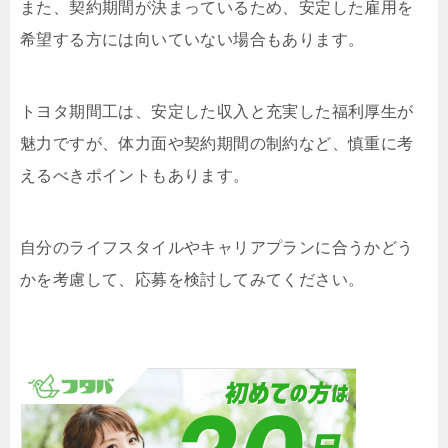
また、契約期間が決まっているため、安定した雇用を
希望する方には向いていない場合もあります。
トヨタ期間工は、安定した収入と充実した福利厚生が
魅力ですが、体力面や契約期間の制約など、慎重に考
えるべきポイントもあります。
自分のライフスタイルやキャリアプランに合うかどう
かを考慮して、応募を検討してみてください。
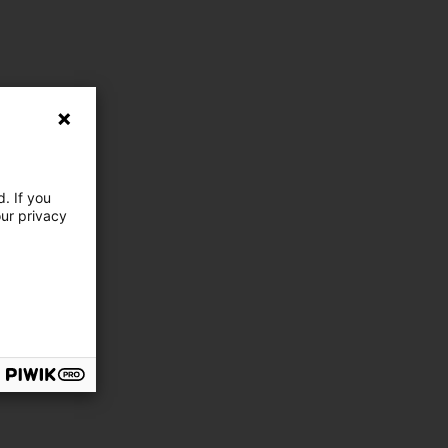
. If you
our privacy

════════════════════

▶ **Activity**: Any picture in the material is to be left out, and everything else is to be retyped as is.

▶ **Response to this exercise**:
また、契約期間が決まっているため、安定した雇用を
希望する方には向いていない場合もあります。
トヨタ期間工は、安定した収入と充実した福利厚生が
魅力ですが、体力面や契約期間の制約など、慎重に考
えるべきポイントもあります。
自分のライフスタイルやキャリアプランに合うかどう
かを考慮して、応募を検討してみてください。
. If you
our privacy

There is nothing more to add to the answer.